George Gruntz obituary
Swiss pianist, composer and bandleader famed for his innovative Concert Jazz Band
He was not on the list.
When the jazz pianist George Gruntz's Concert Jazz Band played at Ronnie Scott's club in London a dozen years ago, they caught listeners unawares with a blend of the ambiguities and mysterious undercurrents of Gil Evans's partnerships with Miles Davis, and the punch and power of a conventional swing group. Gruntz, who has died aged 80, was one of the few internationally acclaimed Swiss-born jazz musicians, and had an unusually broad vision.
It was his Concert Jazz Band – or just plain CJB – under Quincy Jones's baton that backed an ailing Davis in 1991, on the trumpeter's swansong visits to the classic scores from Miles Ahead, Porgy and Bess, and Sketches of Spain. No bandleader could have been better suited than Gruntz to furnishing a premier-league international orchestra in his homeland for one of the historic events of late 20th-century jazz.
A native of Basel, Gruntz studied at conservatoires there and in Zurich. In his mid-20s he became a member of Swiss swing-to-bop saxophonist Flavio Ambrosetti's groups, and in 1958 he performed and recorded at the Newport jazz festival, as a member of American trombonist and educator Marshall Brown's International Youth Band. Gruntz played for the Youth Band's Yugoslavian representative, the trumpeter Duško Goyković (1960-61), and then in a bebop trio that accompanied American stars including Donald Byrd, Dexter Gordon and Lee Konitz on their trips to Europe. From 1963 Gruntz – who had previously been supporting himself as a car salesman – devoted himself exclusively to music, touring with the vocalist Helen Merrill, and performing in the saxophonist Phil Woods' European Rhythm Machine (1968-69).
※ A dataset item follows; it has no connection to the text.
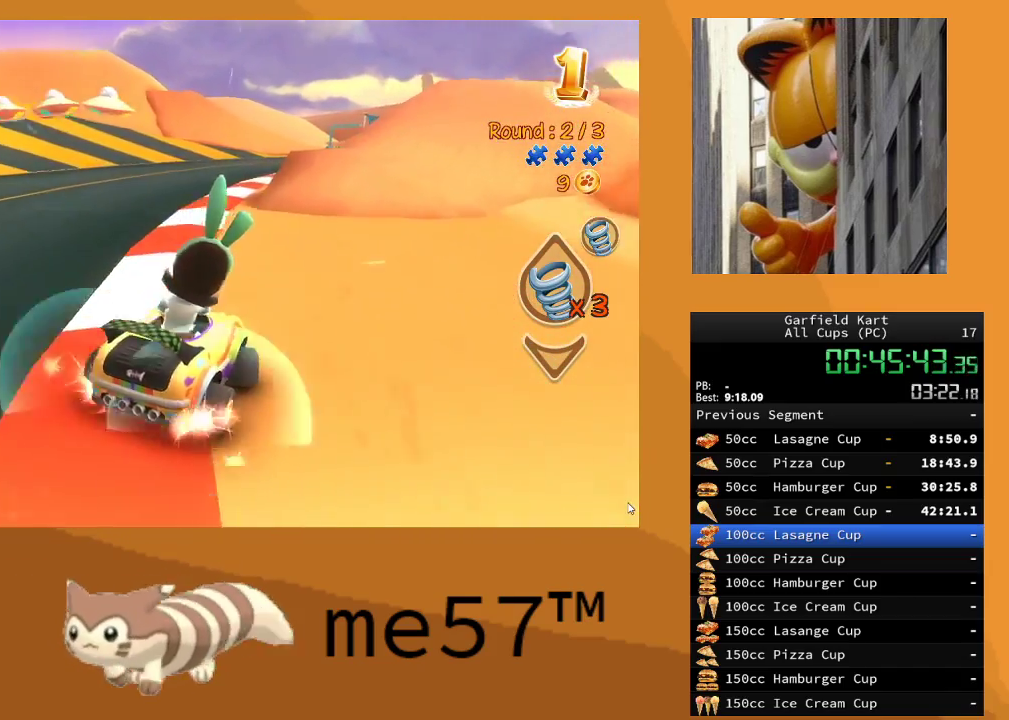
{"buttons": ["B", "R2"], "left_stick": "right", "right_stick": "center", "events": [[33, "B", "down"], [183, "left_stick", "up"], [217, "B", "up"], [233, "left_stick", "right"], [450, "B", "down"]]}
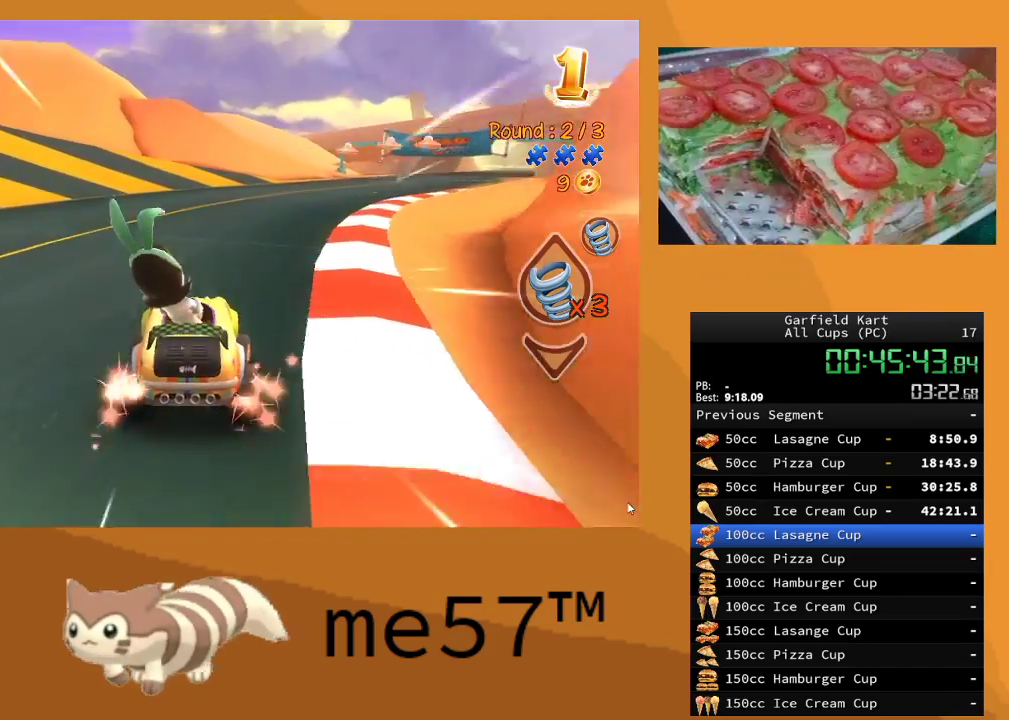
{"buttons": ["B", "R2"], "left_stick": "up-left", "right_stick": "center", "events": [[400, "left_stick", "up-left"]]}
In 1964 he aired his classical-harpsichord skills on the crossover album Jazz Goes Baroque. Three years later he explored Middle Eastern instruments for the Bedouin-inspired project Noon in Tunisia, and showed his openness to free-jazz in 1969 in a brief partnership with Ornette Coleman's trumpeter Don Cherry. The restlessly energetic Gruntz was also music director of Zurich's Schauspielhaus theatre (1970-84), and artistic director of Berlin's prestigious international jazz festival, the Berliner Jazztage (1972-94).
Gruntz combined these assignments with a busy schedule as an innovative bandleader and player, working in the 1970s with his unique Piano Conclave – a six-piano band plus rhythm section, which at various times employed such European piano stars as Martial Solal, Joachim Kühn and Gordon Beck. He premiered his settings for The Rape of Lucrece at Southwark Cathedral in 1975, and two years later composed a complex percussion-orchestra piece for the Montreux jazz festival.
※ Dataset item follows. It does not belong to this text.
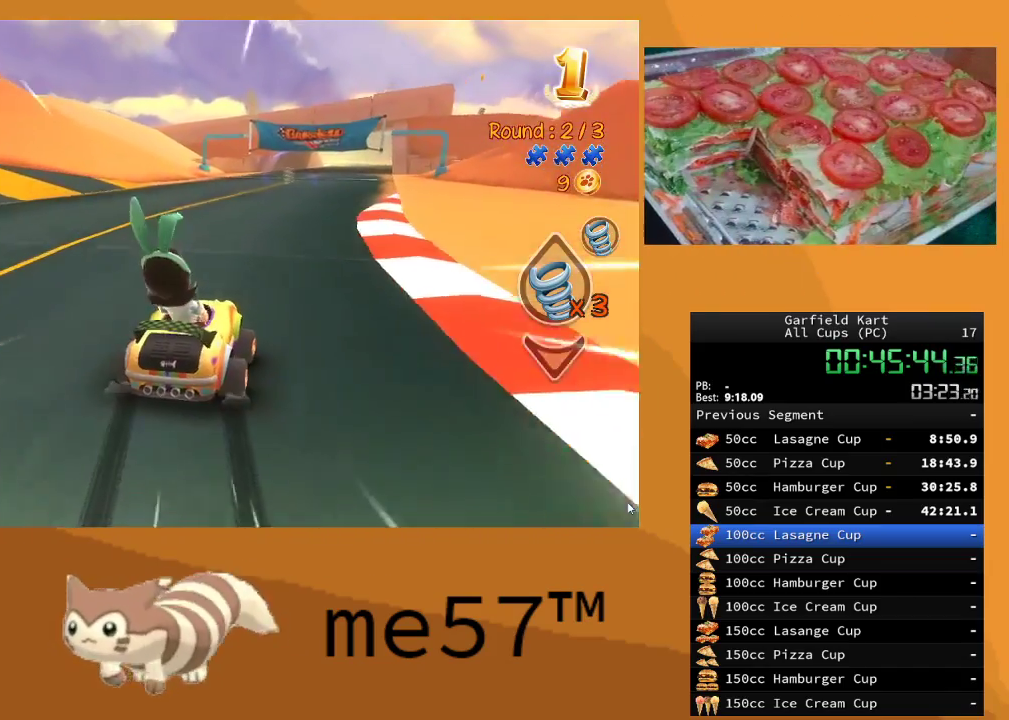
{"buttons": ["B", "R2"], "left_stick": "left", "right_stick": "center", "events": [[33, "left_stick", "left"]]}
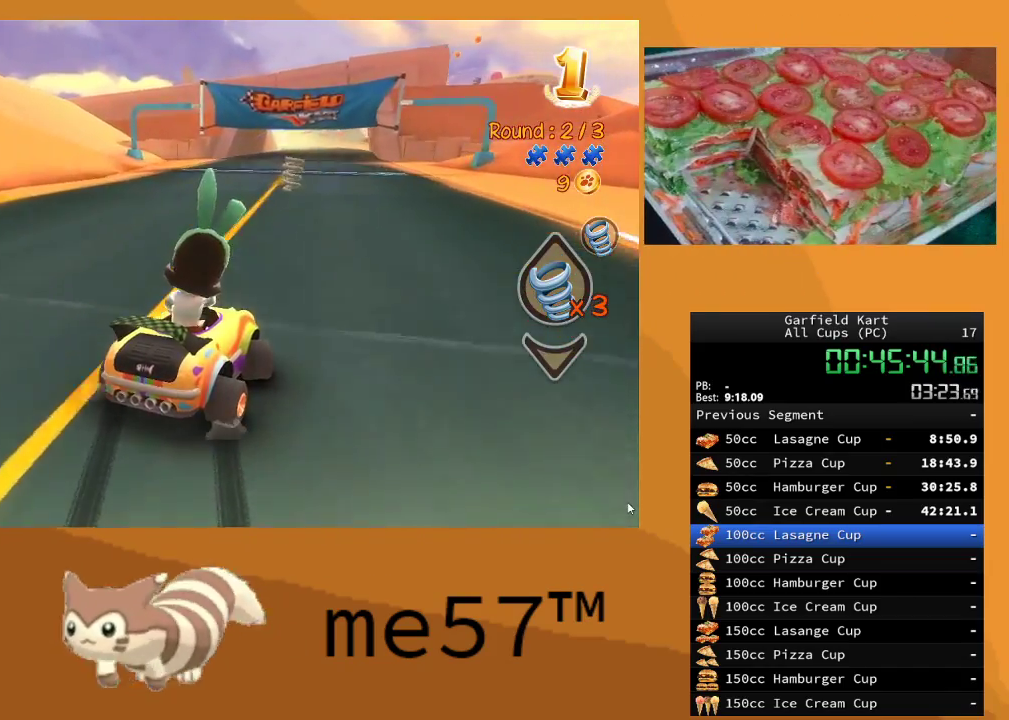
{"buttons": ["B", "R2"], "left_stick": "left", "right_stick": "center", "events": []}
Principally, however, this was the period in which his most famous big-band creation, the CJB, came into its own. In 1972 Gruntz had become a co-founder of a large ensemble, the Band, with Ambrosetti, his trumpeter son Franco, and Swiss drummer and painter Daniel Humair. Six years later, Gruntz took over the group, renamed it, and made it a successful and stylistically broad outfit that toured the world, with American heavyweights including singer Sheila Jordan, guitarist John Scofield and saxophonist Dave Liebman in the lineup at various times. The band was augmented by former Evans sidemen for Davis's famous farewell at the 1991 Montreux jazz festival, and the following year they were invited to China, on the first official jazz tour of that country.
A democratic, charming and humorous bandleader, Gruntz meticulously wrote at least two featured spots per gig for all his soloists on the band's tours, frequently featured band-members' original compositions, and regularly picked up the tab for high-class restaurant evenings with his players on the road.
Gruntz also wrote Money: A Jazz Opera with the American poet Amiri Baraka in 1982 and the following year he wrote the oratorio The Holy Grail of Jazz and Joy. In 1988 he collaborated with the beat poet Allen Ginsberg on the opera Cosmopolitan Greetings. The most ambitious of these ventures was Chicago Cantata – commissioned by the city's jazz festival in 1991 – a mix of jazz, blues, soul and gospel music with the Art Ensemble of Chicago's Lester Bowie and Malachi Favors, saxophonist Von Freeman, and gospel stars Pops Staples and the Norfleet Family in the lineup.
Radio Days, a 10-CD retrospective of Gruntz's works, was released in 2007, and though in declining health, the irrepressible maestro performed in the US with the CJB late in 2012. The long-time Gruntz trumpeter Marvin Stamm described him as "the face of Swiss jazz, and a strong enough presence to gather a slew of top American and European players into his Concert Jazz Band, many of whom … returned again and again".
Gruntz is survived by his wife, Lilly, a son and a daughter.